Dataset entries
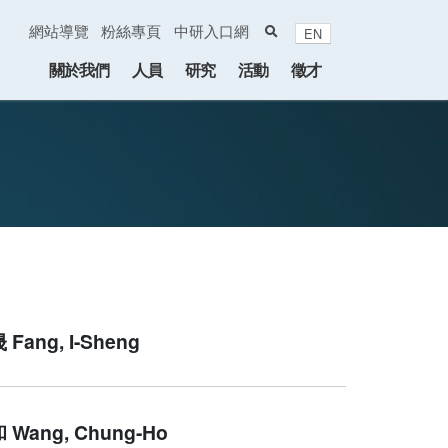
search
網站導覽
粉絲專頁
中研入口網
EN
:::
關於我們
人員
研究
活動
徵才
Fang, I-Sheng
Wang, Chung-Ho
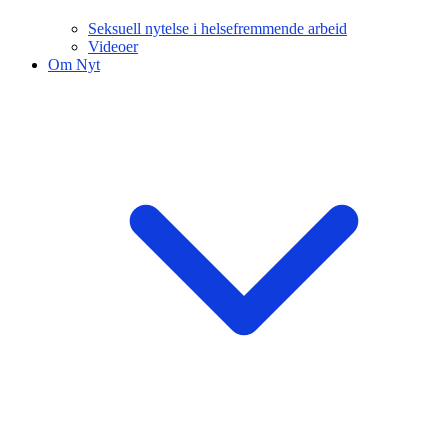
Seksuell nytelse i helsefremmende arbeid
Videoer
Om Nyt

→ **INSTRUCTIONS FOR THE TASK**: No picture belongs in the copy. Print every entry above exactly as it stands.

→ **SOLUTION TO THE EXERCISE**:
search
網站導覽
粉絲專頁
中研入口網
EN
:::
關於我們
人員
研究
活動
徵才
Fang, I-Sheng
Wang, Chung-Ho
Seksuell nytelse i helsefremmende arbeid
Videoer
Om Nyt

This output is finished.